CDhere · January 25, 2021, 9:04pm

Hi, I’m writing an algorithm where the data pool is affected by the outcome of the trained model at each epoch. This means that while I can use DDP to create copies of the model on GPUs, the data pool where the training samples are drawn from should be shared among all processes. Is there a good way to achieve this? How do I collect results from multiple processes to update the shared pool, before continuing to the next training epoch?

Many thanks!

rvarm1 · January 26, 2021, 12:30am

Hi, if you’re within a single node you can probably coordinate these updates with something like a multiprocessing.Manager, see multiprocessing — Process-based parallelism — Python 3.9.1 documentation.

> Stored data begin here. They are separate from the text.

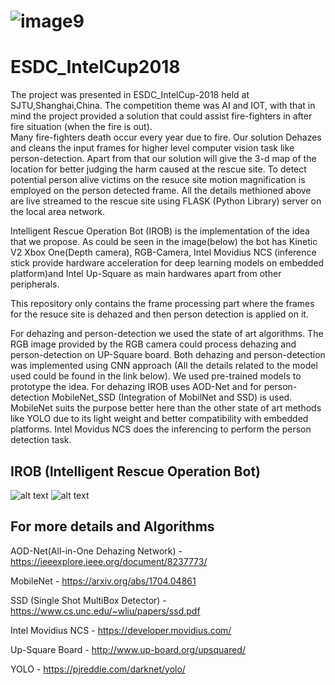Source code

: # ![image9](https://user-images.githubusercontent.com/26172160/43996133-f2e9687c-9dd9-11e8-80a3-c3bc35304f4e.jpg)

# ESDC_IntelCup2018        

The project was presented in ESDC_IntelCup-2018 held at SJTU,Shanghai,China. The competition theme was AI and IOT, with that 
in mind the project provided a solution that could assist fire-fighters in after fire situation (when the fire is out).  
Many fire-fighters death occur every year due to fire. Our solution Dehazes and cleans the input frames for higher level 
computer vision task like person-detection. Apart from that our solution will give the 3-d map of the location for better 
judging the harm caused at the rescue site. To detect potential person alive victims on the resuce site motion magnification 
is employed on the person detected frame. All the details methioned above are live streamed to the rescue site using 
FLASK (Python Library) server on the local area network.

Intelligent Rescue Operation Bot (IROB) is the implementation of the idea that we propose. As could be seen in the 
image(below) the bot has Kinetic V2 Xbox One(Depth camera), RGB-Camera, Intel Movidius NCS (inference stick provide hardware 
acceleration for deep learning models on embedded platform)and Intel Up-Square as main hardwares apart from other peripherals.  

This repository only contains the frame processing part where the frames for the resuce site is dehazed and 
then person detection is applied on it. 

For dehazing and person-detection we used the state of art algorithms. The RGB image provided by the RGB camera could 
process dehazing and person-detection on UP-Square board. Both dehazing and person-detection was implemented using CNN 
approach (All the details related to the model used could be found in the link below). We used pre-trained models to 
prototype the idea. For dehazing IROB uses AOD-Net and for person-detection MobileNet_SSD (Integration of MobilNet and SSD) 
is used. MobileNet suits the purpose better here than the other state of art methods like YOLO due to its light weight 
and better compatibility with embedded platforms. Intel Movidus NCS does the inferencing to perform the person detection task.




## IROB (Intelligent Rescue Operation Bot)

![alt text](https://lh3.googleusercontent.com/ejcULQwJ1ZZsuvG5xHEy65s-uCvuA6YLKJAP_PO4QK_eJ9KHMq8XpJqlTGcqgTsTxuydhf-BUig-iyJrMDX3dMqyDW9dTbQvEvi8TpezVxr2dxrxSdmiu58vvll9ByKmUGcR6IWhdE4lrCD40y7pk8XltRC8sBD6gfwf1P7-2l8XD8L0pYpT7RE6YzcZgWvVWmaYM_HR2tTvM269IAq-7QAt0LgVEs9B2QuMcOSJThyrdWUM8iATp5JTdM2luuIyStDfUp1tE5y0SAT6CJhrCduCij4bOTnWTDrDEHzlJKH9s51SXqrcUGT_u6bx9RBqECBMHlr9I3I8Pq4NYivyKuhZ5x6fiNlOovKdoxSE-8qqLkDyUDXdVGdFJfvX5_UARBHSn-BqOeDoBhZ5t0u3KGYvPrz6nwpS0563LZELE_nr5muR9vvyuNccRYmjsJGBeZI7btLonnuv_E1WGHlTDl0otxvVkvmVDNOsg6vKTqOW84y-9hUjBOrUtY3hHVCdrZ15uTvn49tRgZC0KpJaerzvcIc7JYDkavjRKA3FsTBjAEV_QanJsgzAx63sklMgOwhZu_ZOyNtvwyi5Z61EpswVps-jYsJj=w720-h959-no)
![alt text](https://lh3.googleusercontent.com/5aROYT3vFOgEQ_qEP6dtq2I_tg-1zstYW8eNJLT4YtSdWDNeCUgWVZK5yxJoZuG53MCNFD3rp--ylpbcWJ39jwvc-voiF8UF8Fib-FbzXLC40fnhGVe9eWRDMeZiQ1E9BTLTgnBh16Fi0GX1IB0nCOd8qFxMGgh0Xb2jePNKcLbSEwtD65-uI1IT4MliRgJWUEbGBc8kpO7y8SPI2mRc8okH4M8CSuIVf6rTisNkNaqwvPsh2ARL3Ems3RY62rrZEzwfd012SWMp-_I5F-53hFrfuwaTmeJ7kma2fGuJvEdaelxgw93Dj_h3wfrRJjQtNw6f_s0hQhTiAanCD1pte9QZz0tiI1OTGJ18A6maGXCH3djVPzBA8Bu1BuwCPy3JOWA8TiGxOSziZftR6WFYKC1D59AFN6P8Xc5twrZLiv_xEtrhjFFQkFAtGXhrZe7RaTKELhW3FAAuOgYuC_gYQdCSIEDy81n4ab8CP__j8iWr0bCqHwXXJ5f-tNk5IkMh4myQyFWNizWRfca0e2f2OTuRynZL6NrW9DAa-1ozt4S2hChH0pZAjdRzYejb-4ngezByLZCJWKcyr0OKb99EJAc56OVt7NRO=w683-h910-no)
## For more details and Algorithms

AOD-Net(All-in-One Dehazing Network) - https://ieeexplore.ieee.org/document/8237773/ 

MobileNet - https://arxiv.org/abs/1704.04861 

SSD (Single Shot MultiBox Detector) - https://www.cs.unc.edu/~wliu/papers/ssd.pdf

Intel Movidius NCS - https://developer.movidius.com/ 

Up-Square Board - http://www.up-board.org/upsquared/

YOLO - https://pjreddie.com/darknet/yolo/

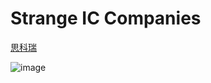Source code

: # Strange IC Companies

[思科瑞](http://www.cd-screen.cn/)

![image](https://github.com/user-attachments/assets/ef7994fb-079b-4bfd-b4c9-3de517b2b2ab)
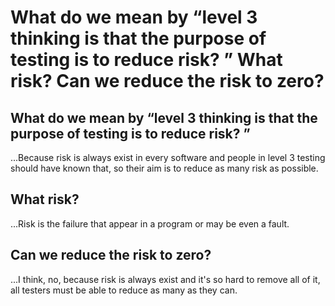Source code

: # What do we mean by “level 3 thinking is that the purpose of testing is to reduce risk? ” What risk? Can we reduce the risk to zero?  

## What do we mean by “level 3 thinking is that the purpose of testing is to reduce risk? ”
...Because risk is always exist in every software and people in level 3 testing should have known that, so their aim is to reduce as many risk as possible.

## What risk?
...Risk is the failure that appear in a program or may be even a fault.

## Can we reduce the risk to zero?
...I think, no, because risk is always exist and it's so hard to remove all of it, all testers must be able to reduce as many as they can.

Alternatively, if your training is across different nodes entirely, you have a few options:

Have a per-node data pool, and just proceed with the above approach
Have a global data pool that is replicated across each node with the MP manager. You can then probably use pytorch APIs such as dist.broadcast_object_list and dist.scatter_object_list to share the required data.

CDhere · January 29, 2021, 12:34am

Thank you for the suggestion! So far I’m satisfied with single-machine, multi-gpu setting. I did a bit of research and here’s a good post on how to use mp.Manager: https://stackoverflow.com/questions/10415028/how-can-i-recover-the-return-value-of-a-function-passed-to-multiprocessing-proce, in case anyone else is interested. BTW I should point out that torch.multiprocessing is just a thin layer of wrapping around Python’s native multiprocessing, so most stuff are similar and can be used directly in the same style.

Basically a dict can be shared among processes spawned, which suits my case. I guess any pickable primitives like List will also do, though.

Will be back and update this thread once I’ve extended to a multi-machine setting.

mrshenli · January 29, 2021, 3:37pm

For multiple machine data sharing, one option would be letting one process to serve as the data store, and use torch.distributed.rpc to push/pull data across processes.

External_happy · February 12, 2024, 4:06pm

Can you give more details on how you did that ?